Con la lluvia volvieron los anegamientos y los cortes de luz
Si bien no tuvo las graves consecuencias de la tormenta desatada la semana pasada, la lluvia que cayó en la tarde de ayer en Pilar volvió a provocar anegamiento de calles, además de registrarse cortes de luz en varias zonas del distrito. Varias de esas interrupciones se dieron en reiteradas oportunidades en el centro de Pilar.

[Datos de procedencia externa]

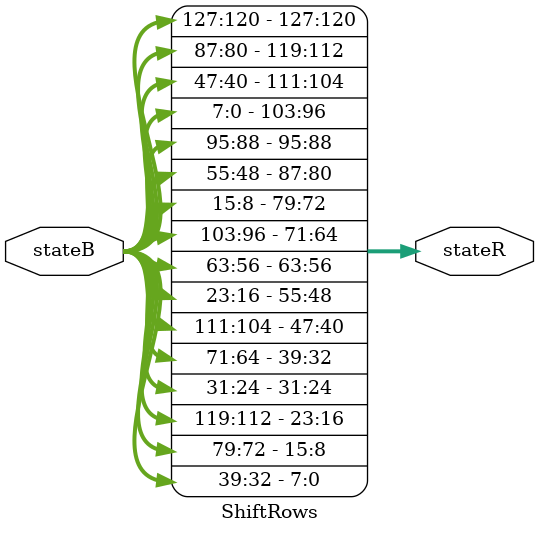
<source format=v>

module ShiftRows(stateB, stateR);

input [127:0] stateB;
output [127:0] stateR;

//state change for 4th row
assign stateR[127:120] = stateB[127:120];  
assign stateR[95:88] = stateB[95:88]; 
assign stateR[63:56] = stateB[63:56]; 
assign stateR[31:24] = stateB[31:24];

//state change for 3rd row   
assign  stateR[119:112] = stateB[87:80];
assign  stateR[87:80] = stateB[55:48];
assign  stateR[55:48] = stateB[23:16];
assign  stateR[23:16] = stateB[119:112];

//state change for 2nd row   
assign  stateR[111:104] = stateB[47:40];
assign  stateR[79:72] = stateB[15:8];
assign  stateR[47:40] = stateB[111:104];
assign  stateR[15:8] = stateB[79:72];

//state change for 1st row   
assign  stateR[103:96] = stateB[7:0];
assign  stateR[71:64] = stateB[103:96];
assign  stateR[39:32] = stateB[71:64];
assign  stateR[7:0] = stateB[39:32]; 

endmodule
</source>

De acuerdo a las mediciones realizadas, alrededor de las 16 cayeron en Pilar unos 14 milímetros de agua, en apenas 25 minutos, cantidad suficiente como para cubrir varias calles de las zonas de los barrios La Pilarica (Pilar) y Villa Rosa, entre otros puntos. Hasta anoche, la marca llegaba a los 36 milímetros.
Además, se produjeron cortes de luz en esa localidad, así como en el centro de Pilar, Villa Astolfi y Presidente Derqui, según fueron reportando los usuarios del servicio en las redes sociales.
“No tuvimos que hacer intervenciones de importancia, salvo algunas ramas caídas”, expresaron a El Diario desde Defensa Civil. Mientras tanto, cabe recordar que aún quedan 51 personas evacuadas como consecuencia de las fuertes lluvias de la semana anterior, cuando cayeron casi 90 milímetros provocando el caos en todo el distrito.
Los damnificados que aún deben recibir asistencia son vecinos de la zona de Manzanares y del barrio Río Luján.
Según informó el Servicio Meteorológico Nacional (SMN), para hoy se espera tiempo mejorando con nubosidad en disminución. Vientos moderados a leves del sector sur y temperaturas que oscilarán entre 17 y 30 grados. Para mañana, cielo despejado o ligeramente nublado. Vientos leves del sector norte, una temperatura mínima de 19 grados y una máxima de 32. Para el jueves, el SMN anticipa cielo algo nublado. Vientos leves del sector sur y temperaturas que se ubicarán entre los 18 y 29 grados.
Testimonio
“La verdad, Edenor ni hablar. La factura vino el doble, pero con los cortes se pudre la carne que uno compra para tirar todo el mes. Ni hablar de la calle San Luis, en (barrio 9 Julio), una laguna. Amadeo y compañía, naranjas… las máquinas nunca llegaron. Andrés Coimbra, vecino.